The Prediction Machine
Subtitle: Part I - Protocols and OpenBB
“Anyone who believes that exponential growth can go on forever in a finite world is either a madman or an economist.”
- Kenneth Boulding, Economist
“Or both.”
- Steve Keen, Economist
# Prediction
In Superforecasting - The Art and Science of Prediction Philip Tetlock and Dan Gardner tested the predictions of experts and found “the average expert was roughly as accurate as a dart-throwing chimpanzee.” Experts and pundits have gained reputations mainly by telling convincing stories more often than being right. Is it possible to create an algorithm that does better?
For several years, Tetlock has been running the Good Judgment Open forecasting contest where anyone can try to be a superforecaster by estimating things like,
- What will be the average price of large eggs per dozen in the US as of 3 March 2023, according to the USDA?
- Will monthly global land and sea temperature anomalies reach or exceed 1.4°C before October 2023, according to the National Oceanic and Atmospheric Administration (NOAA)?
- How many tech industry employees will be laid off in February 2023 and March 2023, according to Layoffs.fyi?
On the Good Judgment About page, you can find many research papers on the subject of superforecasting.
To narrow the scope of this project a bit, let’s try to predict whether a stock price will rise or fall during a day. Investing feels a little bit like the three laws of thermodynamics - you can’t win, there are no tie games, and you have to play. You have to play because even if you bury your money in a hole in your backyard, that’s a decision. It’s a decision to forfeit the game, but still, you have to make that choice.
During times when the market as a whole is moving down, there are still some stocks that rise, and there will be days when the market average increases. Can we find a method that will allow us to correctly find those stocks and those days?
# Day trading
Investing over a very short time is often called day trading, and is in contrast to the longer-term investment strategy known as “buy-and-hold”. Most financial experts recommend the buy and hold strategy, but then they’re dart-throwing chimpanzees.
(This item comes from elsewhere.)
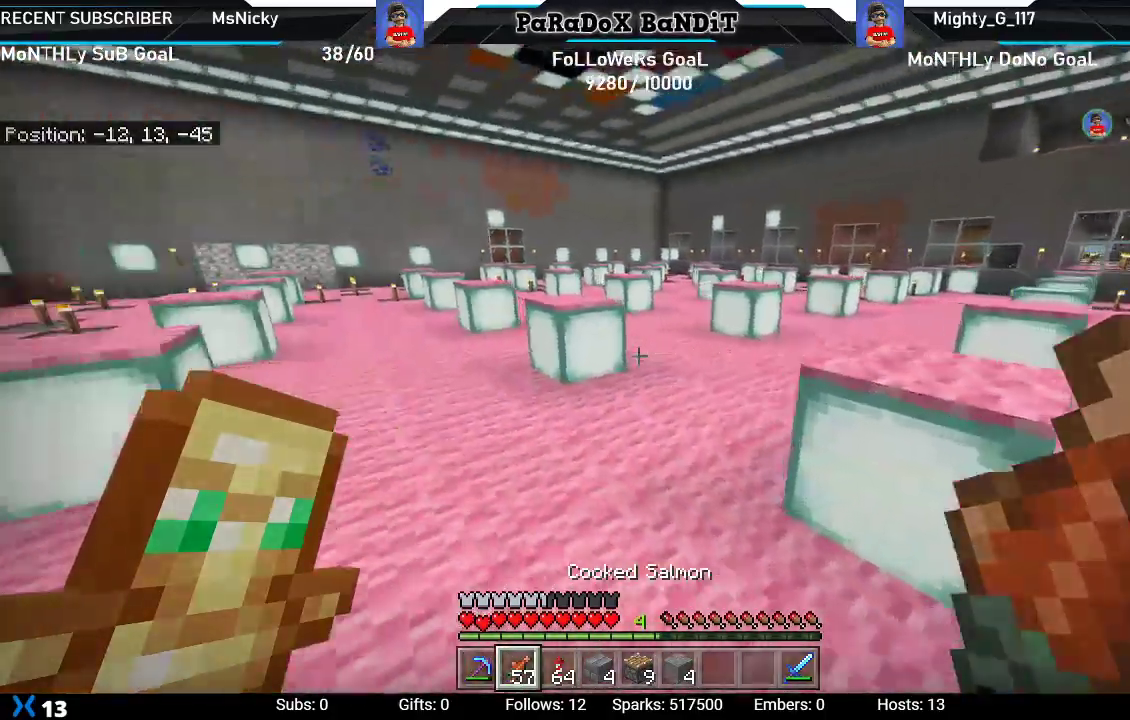
{"buttons": [], "left_stick": "up-left", "right_stick": "center", "events": [[50, "right_stick", "center"], [283, "left_stick", "up-left"]]}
Surely with all of the rapidly evolving information available and new artificial intelligence methods, we can outperform the stock market.
From The cross-section of speculator skill: Evidence from day trading:
- Only 19% of traders did better than the market
- Less than 1% consistently beat the market
- The top 500 traders gained 0.379% per day
- The average day trader traded on 43 days of the year
- Aggregate net returns for all day traders (combined, not individually) were negative for every single year studied
If the best day traders earned 0.379% per day and traded only 43 days per year, then their average return would be , or 17.7%. That’s better than the average, but only for the top 500 traders.
# Protocols
Before we begin, there are some required protocols:
- Don’t do anything stupid.
- Don’t bet real money with this method.
- If you do bet real money, it isn’t our fault.
- Don’t second guess the algorithm.
There are two reasons not to second guess the algorithm. If you think the algorithm is making the wrong decision, it may be because you’re biased, or forgetting some important detail. Presumably, the algorithm will be optimized to provide the best choice with all of the information it has, and be completely unemotional. Let it do its thing.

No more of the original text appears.